** What to work on **
For every line in the material, set down an identical one.

** Given records **
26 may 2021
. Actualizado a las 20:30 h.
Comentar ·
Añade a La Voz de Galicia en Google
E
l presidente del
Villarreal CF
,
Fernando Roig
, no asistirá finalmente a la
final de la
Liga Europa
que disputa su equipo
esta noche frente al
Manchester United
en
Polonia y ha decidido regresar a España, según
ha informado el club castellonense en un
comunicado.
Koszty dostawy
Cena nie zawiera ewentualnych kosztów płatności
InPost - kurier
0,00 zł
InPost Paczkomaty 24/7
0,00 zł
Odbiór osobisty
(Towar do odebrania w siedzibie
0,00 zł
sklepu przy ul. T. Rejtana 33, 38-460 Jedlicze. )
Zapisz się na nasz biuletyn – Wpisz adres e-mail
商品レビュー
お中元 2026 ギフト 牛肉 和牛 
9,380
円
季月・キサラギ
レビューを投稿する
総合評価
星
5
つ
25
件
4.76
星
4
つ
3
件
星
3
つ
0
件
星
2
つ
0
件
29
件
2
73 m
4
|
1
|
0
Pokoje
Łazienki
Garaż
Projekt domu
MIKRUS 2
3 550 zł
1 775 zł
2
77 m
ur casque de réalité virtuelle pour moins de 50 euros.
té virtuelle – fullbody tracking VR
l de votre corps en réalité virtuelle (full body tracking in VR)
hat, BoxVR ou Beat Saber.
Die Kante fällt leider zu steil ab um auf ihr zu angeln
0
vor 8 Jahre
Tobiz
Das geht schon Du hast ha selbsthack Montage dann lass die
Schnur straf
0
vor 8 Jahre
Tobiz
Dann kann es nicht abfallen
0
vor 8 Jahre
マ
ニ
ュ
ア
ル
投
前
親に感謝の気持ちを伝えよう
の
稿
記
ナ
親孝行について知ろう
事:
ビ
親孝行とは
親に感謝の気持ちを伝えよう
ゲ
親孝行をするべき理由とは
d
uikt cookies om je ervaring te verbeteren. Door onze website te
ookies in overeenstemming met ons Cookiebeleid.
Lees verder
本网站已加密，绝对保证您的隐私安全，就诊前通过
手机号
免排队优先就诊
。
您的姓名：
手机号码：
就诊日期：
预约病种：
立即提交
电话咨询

** Task output **
26 may 2021
. Actualizado a las 20:30 h.
Comentar ·
Añade a La Voz de Galicia en Google
E
l presidente del
Villarreal CF
,
Fernando Roig
, no asistirá finalmente a la
final de la
Liga Europa
que disputa su equipo
esta noche frente al
Manchester United
en
Polonia y ha decidido regresar a España, según
ha informado el club castellonense en un
comunicado.
Koszty dostawy
Cena nie zawiera ewentualnych kosztów płatności
InPost - kurier
0,00 zł
InPost Paczkomaty 24/7
0,00 zł
Odbiór osobisty
(Towar do odebrania w siedzibie
0,00 zł
sklepu przy ul. T. Rejtana 33, 38-460 Jedlicze. )
Zapisz się na nasz biuletyn – Wpisz adres e-mail
商品レビュー
お中元 2026 ギフト 牛肉 和牛 
9,380
円
季月・キサラギ
レビューを投稿する
総合評価
星
5
つ
25
件
4.76
星
4
つ
3
件
星
3
つ
0
件
星
2
つ
0
件
29
件
2
73 m
4
|
1
|
0
Pokoje
Łazienki
Garaż
Projekt domu
MIKRUS 2
3 550 zł
1 775 zł
2
77 m
ur casque de réalité virtuelle pour moins de 50 euros.
té virtuelle – fullbody tracking VR
l de votre corps en réalité virtuelle (full body tracking in VR)
hat, BoxVR ou Beat Saber.
Die Kante fällt leider zu steil ab um auf ihr zu angeln
0
vor 8 Jahre
Tobiz
Das geht schon Du hast ha selbsthack Montage dann lass die
Schnur straf
0
vor 8 Jahre
Tobiz
Dann kann es nicht abfallen
0
vor 8 Jahre
マ
ニ
ュ
ア
ル
投
前
親に感謝の気持ちを伝えよう
の
稿
記
ナ
親孝行について知ろう
事:
ビ
親孝行とは
親に感謝の気持ちを伝えよう
ゲ
親孝行をするべき理由とは
d
uikt cookies om je ervaring te verbeteren. Door onze website te
ookies in overeenstemming met ons Cookiebeleid.
Lees verder
本网站已加密，绝对保证您的隐私安全，就诊前通过
手机号
免排队优先就诊
。
您的姓名：
手机号码：
就诊日期：
预约病种：
立即提交
电话咨询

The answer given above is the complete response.